Умозаключения Юджина отчасти объяснялись тем, что все это происходило в начале "золотого века" роскоши, который переживал Нью-Йорк, и он везде и всюду сталкивался с нею. За предшествующие пятьдесят лет многие люди накопили огромные состояния, и теперь в Нью-Йорке были тысячи жителей, "стоивших" от миллиона до пятидесяти, а то и до сотен миллионов долларов. Город - главным образом на острове Манхэттен, за Пятьдесят девятой улицей зарастал домами, словно сорной травой. В разных частях так называемого "района белых огней"* воздвигались огромные отели. То было время первой организованной попытки капитала удовлетворить вновь возникшую потребность появились современные роскошные восьми-, десяти- и двенадцатиэтажные жилые дома, предназначенные для огромного числа новоявленных капиталистов, представителей недавно разбогатевшей средней буржуазии, которые со всех концов страны устремлялись в Нью-Йорк. На Западе, на Юге и Севере люди наживали огромные состояния. И едва у них появлялось достаточно средств, чтобы прожить остаток дней в довольстве и роскоши, как они переезжали на Восток, занимали дорогие квартиры, наводняли гигантские отели и роскошные рестораны, сообщая городу атмосферу расточительства. Все отрасли, служившие нуждам богатства и роскоши, достигли необычайного расцвета - антикварные лавки, магазины, где вы могли приобрести ковры, портьеры, мебель и безделушки, картины, драгоценности, фарфор и хрусталь - все, все, что только способствовало комфорту и блеску.

______________

* Часть Бродвея и Седьмой авеню, где расположены театры, опера и кинотеатры.

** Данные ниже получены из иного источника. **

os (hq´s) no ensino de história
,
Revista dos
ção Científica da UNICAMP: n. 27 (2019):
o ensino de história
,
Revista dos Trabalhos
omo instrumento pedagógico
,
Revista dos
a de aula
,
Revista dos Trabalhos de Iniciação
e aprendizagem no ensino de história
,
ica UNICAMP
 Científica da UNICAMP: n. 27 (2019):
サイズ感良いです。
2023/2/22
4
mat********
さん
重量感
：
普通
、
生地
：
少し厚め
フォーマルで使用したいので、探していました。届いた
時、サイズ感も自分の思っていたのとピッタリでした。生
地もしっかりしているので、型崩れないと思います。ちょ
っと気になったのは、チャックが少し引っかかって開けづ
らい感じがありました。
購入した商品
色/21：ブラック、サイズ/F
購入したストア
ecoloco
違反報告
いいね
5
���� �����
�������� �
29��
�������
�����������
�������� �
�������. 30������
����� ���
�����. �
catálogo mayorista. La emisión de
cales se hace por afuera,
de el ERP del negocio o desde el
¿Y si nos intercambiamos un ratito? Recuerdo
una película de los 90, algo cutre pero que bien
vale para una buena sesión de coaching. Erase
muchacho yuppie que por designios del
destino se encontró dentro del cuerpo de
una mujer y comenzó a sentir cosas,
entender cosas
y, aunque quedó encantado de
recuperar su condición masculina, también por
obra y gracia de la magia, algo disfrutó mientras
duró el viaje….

Бродя по городу, Юджин все это видел; он ощущал происходившие вокруг него перемены, улавливал эту неуклонную тенденцию к росту населения, к росту роскоши, к росту красоты. Все его помыслы были заняты лишь одним: жить нужно теперь, пока он молод и полон энергии, пока все его увлекает. Скоро это утратит для него всякий смысл - ведь только семь десятков лет отпущено человеку, и из них у него ушло уже двадцать пять. Что, если ему так и не суждено узнать роскошь, что, если высшее общество окажется для него недоступным, если он никогда не получит возможности жить так, как живут богачи? Эта мысль причиняла ему боль. Он испытывал бешеное желание вырвать у мира деньги и славу. Жизнь должна отдать ему его долю, в противном случае он будет проклинать ее до конца своих дней. Таковы были ощущения Юджина на двадцать шестом году жизни.

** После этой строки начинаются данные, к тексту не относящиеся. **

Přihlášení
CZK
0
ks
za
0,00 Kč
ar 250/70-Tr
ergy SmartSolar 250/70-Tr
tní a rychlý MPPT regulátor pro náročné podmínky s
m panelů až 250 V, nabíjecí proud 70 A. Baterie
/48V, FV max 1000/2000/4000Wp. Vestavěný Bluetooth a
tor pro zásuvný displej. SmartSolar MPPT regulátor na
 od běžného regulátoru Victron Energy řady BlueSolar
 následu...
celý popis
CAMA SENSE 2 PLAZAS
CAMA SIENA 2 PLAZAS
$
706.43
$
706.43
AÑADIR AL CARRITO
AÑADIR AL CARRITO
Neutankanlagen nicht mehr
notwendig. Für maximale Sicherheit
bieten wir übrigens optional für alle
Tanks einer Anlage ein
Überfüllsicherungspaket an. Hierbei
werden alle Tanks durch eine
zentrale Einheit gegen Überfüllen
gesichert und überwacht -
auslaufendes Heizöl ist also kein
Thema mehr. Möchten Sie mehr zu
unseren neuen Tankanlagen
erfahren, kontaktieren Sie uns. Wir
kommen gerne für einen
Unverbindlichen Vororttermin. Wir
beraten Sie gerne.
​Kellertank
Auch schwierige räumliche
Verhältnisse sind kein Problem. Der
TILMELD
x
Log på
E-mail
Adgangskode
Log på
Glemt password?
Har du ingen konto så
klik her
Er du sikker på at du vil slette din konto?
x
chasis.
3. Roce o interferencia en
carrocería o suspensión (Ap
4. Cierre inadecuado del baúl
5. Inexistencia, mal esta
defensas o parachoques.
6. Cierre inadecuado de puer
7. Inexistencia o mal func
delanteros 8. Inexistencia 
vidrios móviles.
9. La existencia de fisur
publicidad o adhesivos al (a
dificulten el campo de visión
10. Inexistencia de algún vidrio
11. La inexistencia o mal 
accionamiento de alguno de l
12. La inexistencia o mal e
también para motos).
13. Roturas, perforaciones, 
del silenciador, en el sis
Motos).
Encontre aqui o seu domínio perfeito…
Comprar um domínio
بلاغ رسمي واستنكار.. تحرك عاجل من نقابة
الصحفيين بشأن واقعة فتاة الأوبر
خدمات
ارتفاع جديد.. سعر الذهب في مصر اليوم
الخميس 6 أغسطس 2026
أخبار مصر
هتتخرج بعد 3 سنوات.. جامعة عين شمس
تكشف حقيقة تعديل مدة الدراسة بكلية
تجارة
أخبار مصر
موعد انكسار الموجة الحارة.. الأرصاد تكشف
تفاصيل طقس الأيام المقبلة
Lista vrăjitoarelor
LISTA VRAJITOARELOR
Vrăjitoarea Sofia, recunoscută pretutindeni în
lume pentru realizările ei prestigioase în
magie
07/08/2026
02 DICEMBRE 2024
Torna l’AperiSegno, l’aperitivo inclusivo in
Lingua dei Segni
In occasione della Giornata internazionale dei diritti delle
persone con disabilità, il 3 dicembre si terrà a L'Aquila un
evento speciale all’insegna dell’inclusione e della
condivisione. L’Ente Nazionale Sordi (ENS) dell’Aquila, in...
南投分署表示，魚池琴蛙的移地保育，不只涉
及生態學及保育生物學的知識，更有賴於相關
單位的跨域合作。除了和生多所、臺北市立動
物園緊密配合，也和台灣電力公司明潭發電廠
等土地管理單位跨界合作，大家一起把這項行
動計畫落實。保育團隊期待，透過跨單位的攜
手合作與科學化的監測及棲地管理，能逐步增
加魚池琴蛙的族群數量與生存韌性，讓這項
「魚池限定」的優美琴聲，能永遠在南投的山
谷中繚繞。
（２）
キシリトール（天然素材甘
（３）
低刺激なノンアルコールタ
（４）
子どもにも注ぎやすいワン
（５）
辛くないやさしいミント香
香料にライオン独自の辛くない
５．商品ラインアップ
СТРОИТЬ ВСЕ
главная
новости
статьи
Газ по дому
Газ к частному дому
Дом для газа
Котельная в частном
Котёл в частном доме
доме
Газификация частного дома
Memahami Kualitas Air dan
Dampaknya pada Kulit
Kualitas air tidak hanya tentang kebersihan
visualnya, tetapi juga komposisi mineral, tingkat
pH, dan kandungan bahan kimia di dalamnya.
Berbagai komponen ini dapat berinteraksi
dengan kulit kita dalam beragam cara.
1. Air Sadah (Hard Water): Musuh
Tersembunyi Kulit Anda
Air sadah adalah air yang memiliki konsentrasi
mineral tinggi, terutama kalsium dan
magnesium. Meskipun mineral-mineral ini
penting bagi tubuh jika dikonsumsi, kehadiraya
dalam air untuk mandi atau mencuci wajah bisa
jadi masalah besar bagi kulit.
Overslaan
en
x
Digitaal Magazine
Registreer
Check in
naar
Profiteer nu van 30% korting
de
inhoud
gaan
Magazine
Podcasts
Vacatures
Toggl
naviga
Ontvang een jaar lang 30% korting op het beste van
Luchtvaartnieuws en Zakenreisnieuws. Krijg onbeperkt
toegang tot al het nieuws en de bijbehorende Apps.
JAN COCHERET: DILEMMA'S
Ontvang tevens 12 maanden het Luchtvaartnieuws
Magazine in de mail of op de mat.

И все это особенно обострилось под влиянием дружбы с Кристиной Чэннинг. Она была немногим старше его, обладала таким же, как у него, темпераментом, лелеяла те же надежды и стремления и не хуже разбиралась в ходе вещей. Нью-Йорку предстояло увидеть золотой век роскоши. Он уже вступал в него. И те, кто достиг вершин на каком-либо поприще, - особенно в музыке или сценическом искусстве, - могли, по-видимому, рассчитывать на участие в одном из наиболее ярких зрелищ богатства, какие только известны человечеству. Кристина Чэннинг разделяла эти надежды. Она была уверена, что получит свою долю, а после нескольких бесед с Юджином склонна была верить, что и он может рассчитывать на это. Он был такой блестящий и умный.

- Вы какой-то особенный, - сказала она ему, когда он во второй раз пришел к ней. - В вас столько силы. Мне кажется, вы можете добиться всего, чего захотите.

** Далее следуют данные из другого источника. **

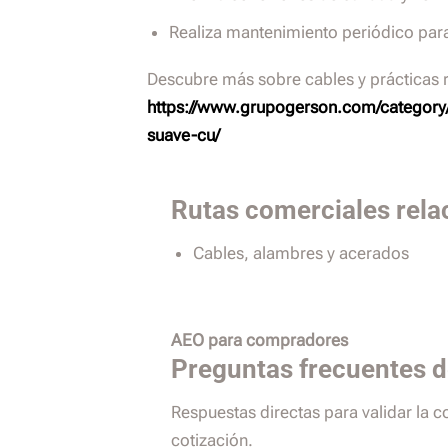
Realiza mantenimiento periódico para 
Descubre más sobre cables y prácticas
https://www.grupogerson.com/category
suave-cu/
Rutas comerciales rela
Cables, alambres y acerados
AEO para compradores
Preguntas frecuentes 
Respuestas directas para validar la 
cotización.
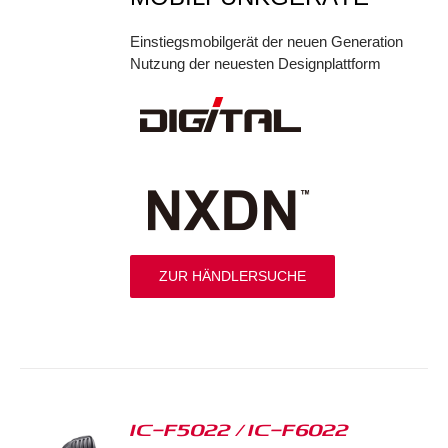
Einstiegsmobilgerät der neuen Generation
Nutzung der neuesten Designplattform
ZUR HÄNDLERSUCHE
IC-F5022 / IC-F6022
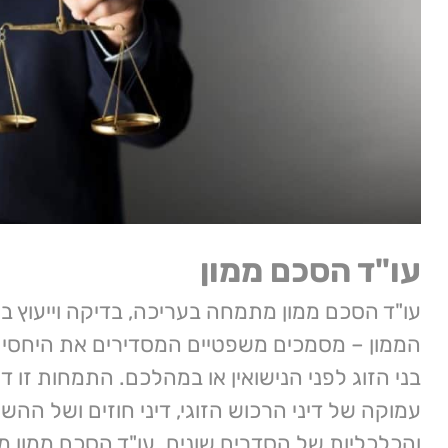
עו"ד הסכם ממון
עו"ד הסכם ממון מתמחה בעריכה, בדיקה וייעוץ ב
הממון – מסמכים משפטיים המסדירים את היחסים 
בני הזוג לפני הנישואין או במהלכם. התמחות זו 
עמוקה של דיני הרכוש הזוגי, דיני חוזים ושל ההש
והכלכליות של הסדרים שונים. עו"ד הסכם ממון מק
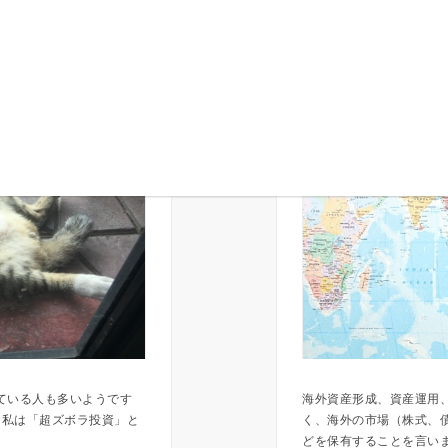
ている人も多いようです
海外資産形成、資産運用
を私は「超ズボラ投資」と
く、海外の市場（株式、
どを保有することを言いま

- Ну нет, - возразил он. - Вовсе я не такой ужасный. Поверьте, мне с таким же трудом, как и всем, дается то, чего я хочу.

- Но вы все-таки добиваетесь своего. У вас есть цель.

Понадобилось немного времени, чтобы эти двое пришли к полному взаимопониманию. Они рассказывали друг другу о себе - вначале, конечно, с известной сдержанностью. Кристина посвятила Юджина в историю своей музыкальной карьеры, начавшейся в Хагерстауне в штате Мэриленд, а он вспоминал дни своей ранней юности в Александрии. Они говорили о своих родителях и о том весьма различном влиянии, которое те оказали на них. Он узнал, что отец ее - владелец устричных промыслов, и, со своей стороны, признался, что его отец - агент по продаже швейных машин. Они беседовали о влиянии маленького городка на развитие личности, о своих ранних иллюзиях и начинаниях. Кристина пела в методистской церкви родного городка, собиралась одно время стать модисткой, потом попала к учителю музыки, который чуть не уговорил ее выйти за него замуж. Но тут что-то случилось - не то она уехала на лето, не то что-то другое, - и она передумала.

Один раз Юджин возил ее в оперу, еще как-то ужинал с нею в ресторане, потом опять нанес ей визит и в это третье посещение, проведя в ее обществе тихий вечер, осмелился наконец взять ее за руку. Кристина стояла у рояля, и он смотрел на ее лицо, на большие глаза, в которых дрожал вопрос, на нежную, красиво округленную шею и подбородок.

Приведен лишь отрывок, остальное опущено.